Review by Paul Quinton
The Steve Hackett Band’s tour in support of the excellent Beyond The Shrouded Horizon album swung into Leamington on a rainy Friday evening and pulled off a show that was easily the equal to, and possibly even surpassed, the magnificent show at the Robin in late 2010. Since the previous tour, there had been a line up change, with bassist Nick Beggs away being part of Steven Wilson’s touring band, Lee Pomeroy of It Bites, and lately of Take That’s touring band, had stepped in and proved to be a more than capable replacement.
The show had originally been scheduled to start at the surprisingly early time of 7.15, but it was nearer 7.40 when the band took the stage, but that gave the crowd chance to swell out to what appeared to be not far short of capacity. The opening song, Loch Lomond, the lead off track on the new album, set the tone, brilliantly played and superbly sung, with five of the six band members singing in very close harmony. The opening songs came in quick succession, with the magnificent Loch Lomond followed by The Phoenix Flown, Prairie Rose and A Place Called Freedom, all from the new album. Then came The Golden Age of Steam, with its slightly odd marching beat, before an absolutely sumptuous Everyday. This was one of the biggest highlights of the gig, with the crowd singing along and Hackett playing some quite brilliant guitar and making it look completely effortless. At one point he was playing a solo most progressive rock guitarists can only dream about equalling, while smiling and joking with the front row. The applause at the end of the song seemed to go on forever.
It was then time to look back to his time with Genesis, or as he referred to the band ‘that promising beat combo’. First it was the gentle nostalgia of Carpet Crawlers, with Hackett playing some superb slide guitar, then an absolutely epic Firth Of Fifth. It says a lot about the band’s confidence in their current material when they can play this song, which probably includes Hackett’s signature guitar solo and is one of progressive rock’s most iconic songs, in the middle of the set, rather than use it as a climax or an encore. That wasn’t the last nod to Genesis. Later in the set drummer Gary O’Toole, who took lead on most of the Genesis material in the set, gave a brilliant performance of Blood On The Rooftops, and in a brief acoustic melody, there was a blissful Horizons from ‘Foxtrot’.
The main set ended with a tremendous Los Endos which raised the level of performance to an even higher level than before, but included one small moment that just made the gig for me. At the end of the original version of Los Endos, you can hear Phil Collins sing a line from Squonk on the same album ‘A Trick Of The Tail’, which shares the same riff. Lee Pomeroy is clearly as a big a Hackett-era Genesis fan as the rest of us, and toward the end of this performance, he couldn’t help but sing the Collins line. I don’t know how many others noticed, but it was a lovely moment. The encores brought more joy for old school Genesis fans as Roger King’s huge keyboard chords heralded Watcher Of The Skies, which, outside the world of tribute bands, was a song I never thought I’d see performed live, and the show was finally rounded off with Spectral Mornings, which was merely yet another example of superb playing, bringing to an end around 140 minutes of pure Prog heaven.
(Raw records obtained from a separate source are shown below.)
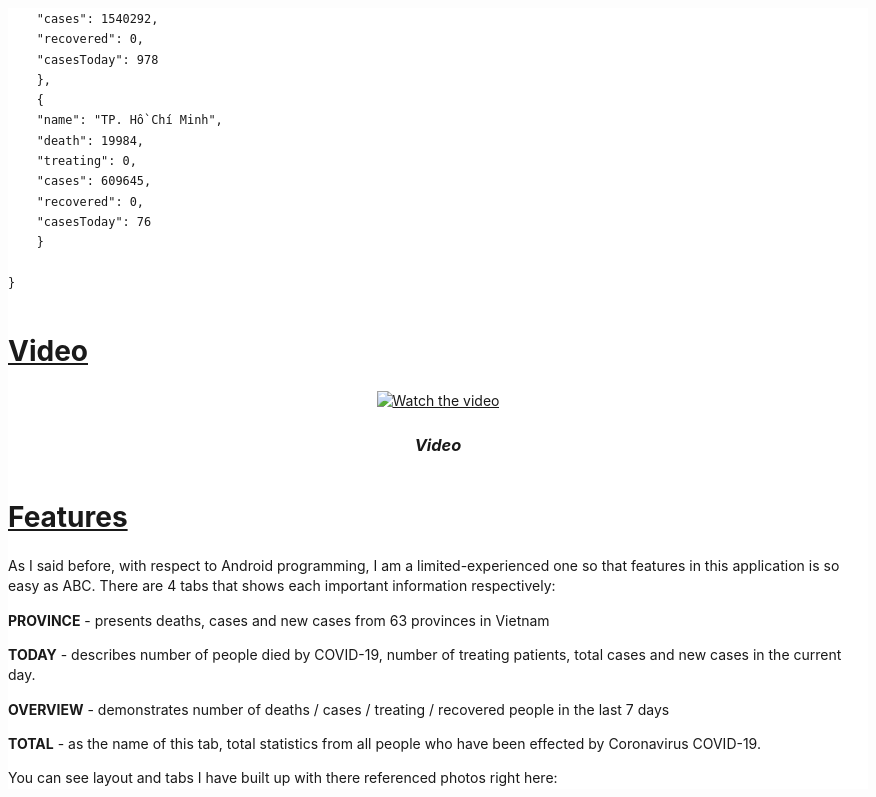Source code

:         "cases": 1540292,
        "recovered": 0,
        "casesToday": 978
        },
        {
        "name": "TP. Hồ Chí Minh",
        "death": 19984,
        "treating": 0,
        "cases": 609645,
        "recovered": 0,
        "casesToday": 76
        }

    }


# [**Video**](#video)

<div align="center">
    

[![Watch the video](https://img.youtube.com/vi/XwtOcyDSkzM/hqdefault.jpg)](https://youtu.be/XwtOcyDSkzM?list=PLkPVg51dQOybWORTScWY1ddflgnkiFhEW)

</div>

<h3 align="center">

***Video***



# [**Features**](#features)

As I said before, with respect to Android programming, I am a limited-experienced one so that features in this application is so easy as ABC. There are 4 tabs that shows each important information respectively:

**PROVINCE** - presents deaths, cases and new cases from 63 provinces in Vietnam

**TODAY** - describes number of people died by COVID-19, number of treating patients, total cases and new cases in the current day.

**OVERVIEW** - demonstrates number of deaths / cases / treating / recovered people in the last 7 days 

**TOTAL** - as the name of this tab, total statistics from all people who have been effected by Coronavirus COVID-19.

 You can see layout and tabs I have built up with there referenced photos right here: 

<p align="center">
I’ve already been to several excellent gigs in 2012, including Thin Lizzy, Rammstein and Pain of Salvation, but I don’t think I’ve enjoyed any so much this. There was nostalgia, excellent new material, superb musicianship and a tremendous atmosphere. It’s only February, but this is already a serious contender for Gig of The Year. There really should have been a sign outside The Assembly: ‘Quiet, please – Genius at Work’.